You can compute the maximum error when you encode, which tells you how much precision you can still claim to have


How? I thought it was up to the JPEG decoder how to actually decode the image into pixels. (Not that JPEG couldn't be workable in practice if some care was put into a solution.)


Decoding JPEG doesn't leave much room for interpretation and the images should essentially always be decoded the same. For encoding, it's a different story, as there are steps to downsample the image data (chrominance data is often, but not necessarily, sampled at a lower rate than luminance data), there can be a different cutoff point for which of the DCT coefficients to discard (usually related to the "compression" or "quality" setting for the compressor). All JPEG decoders should reproduce the same image from a given JFIF file, but I'd be surprised if different encoders produced the exact same JFIF file from a given source image.

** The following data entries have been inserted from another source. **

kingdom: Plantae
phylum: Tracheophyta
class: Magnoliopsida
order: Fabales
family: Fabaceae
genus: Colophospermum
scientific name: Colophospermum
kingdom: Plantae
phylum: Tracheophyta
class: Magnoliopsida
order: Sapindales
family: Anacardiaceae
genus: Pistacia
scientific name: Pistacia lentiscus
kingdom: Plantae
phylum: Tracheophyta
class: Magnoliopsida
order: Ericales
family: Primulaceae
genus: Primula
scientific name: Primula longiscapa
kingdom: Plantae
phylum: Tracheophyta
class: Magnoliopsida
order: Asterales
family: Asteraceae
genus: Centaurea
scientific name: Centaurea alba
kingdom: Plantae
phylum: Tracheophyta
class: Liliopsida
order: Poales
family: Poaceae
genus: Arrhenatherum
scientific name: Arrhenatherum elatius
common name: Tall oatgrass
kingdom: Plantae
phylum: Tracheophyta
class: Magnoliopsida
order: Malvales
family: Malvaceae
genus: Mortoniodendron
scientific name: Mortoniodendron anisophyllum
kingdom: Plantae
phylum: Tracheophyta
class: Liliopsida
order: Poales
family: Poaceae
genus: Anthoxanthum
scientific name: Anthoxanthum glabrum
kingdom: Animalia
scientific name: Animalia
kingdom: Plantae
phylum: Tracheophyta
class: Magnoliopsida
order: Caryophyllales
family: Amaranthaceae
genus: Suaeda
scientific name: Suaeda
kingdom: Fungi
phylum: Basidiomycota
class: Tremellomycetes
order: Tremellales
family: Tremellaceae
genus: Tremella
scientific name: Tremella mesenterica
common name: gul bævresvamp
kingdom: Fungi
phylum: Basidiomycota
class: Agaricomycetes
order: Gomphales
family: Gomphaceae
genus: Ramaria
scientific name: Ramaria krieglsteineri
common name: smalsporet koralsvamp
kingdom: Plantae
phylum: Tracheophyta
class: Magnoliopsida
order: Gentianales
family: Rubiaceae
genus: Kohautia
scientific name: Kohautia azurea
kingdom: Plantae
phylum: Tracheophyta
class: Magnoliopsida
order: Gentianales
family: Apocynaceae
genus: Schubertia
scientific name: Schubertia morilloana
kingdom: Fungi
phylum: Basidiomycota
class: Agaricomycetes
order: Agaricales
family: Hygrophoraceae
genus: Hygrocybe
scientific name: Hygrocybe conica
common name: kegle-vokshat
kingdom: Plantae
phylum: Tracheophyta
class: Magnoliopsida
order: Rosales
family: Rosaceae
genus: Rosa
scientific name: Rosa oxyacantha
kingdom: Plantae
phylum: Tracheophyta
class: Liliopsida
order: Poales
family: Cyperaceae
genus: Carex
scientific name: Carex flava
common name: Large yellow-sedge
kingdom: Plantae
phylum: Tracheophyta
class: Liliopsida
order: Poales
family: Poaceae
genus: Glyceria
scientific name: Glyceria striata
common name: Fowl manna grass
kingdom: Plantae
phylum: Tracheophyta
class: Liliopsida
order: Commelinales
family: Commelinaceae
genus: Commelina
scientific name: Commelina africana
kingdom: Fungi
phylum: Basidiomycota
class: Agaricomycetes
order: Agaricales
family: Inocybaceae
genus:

For grayscale data there's very little ambiguity, since chroma and colorspace conversions aren't involved. Basically just rounding in DCT, for which you can make reasonable assumptions.

Moreover the JPEG XT spec (not to be confused with JPEG XL or the ton of other X-somethings JPEG made) has specified precisely how to decode the classic JPEG format, and has blessed libjpeg-turbo as the reference implementation.


I take your point; but I don’t think features on an in-browser map are ever small enough for compression artifacts to ruin the integrity of the map.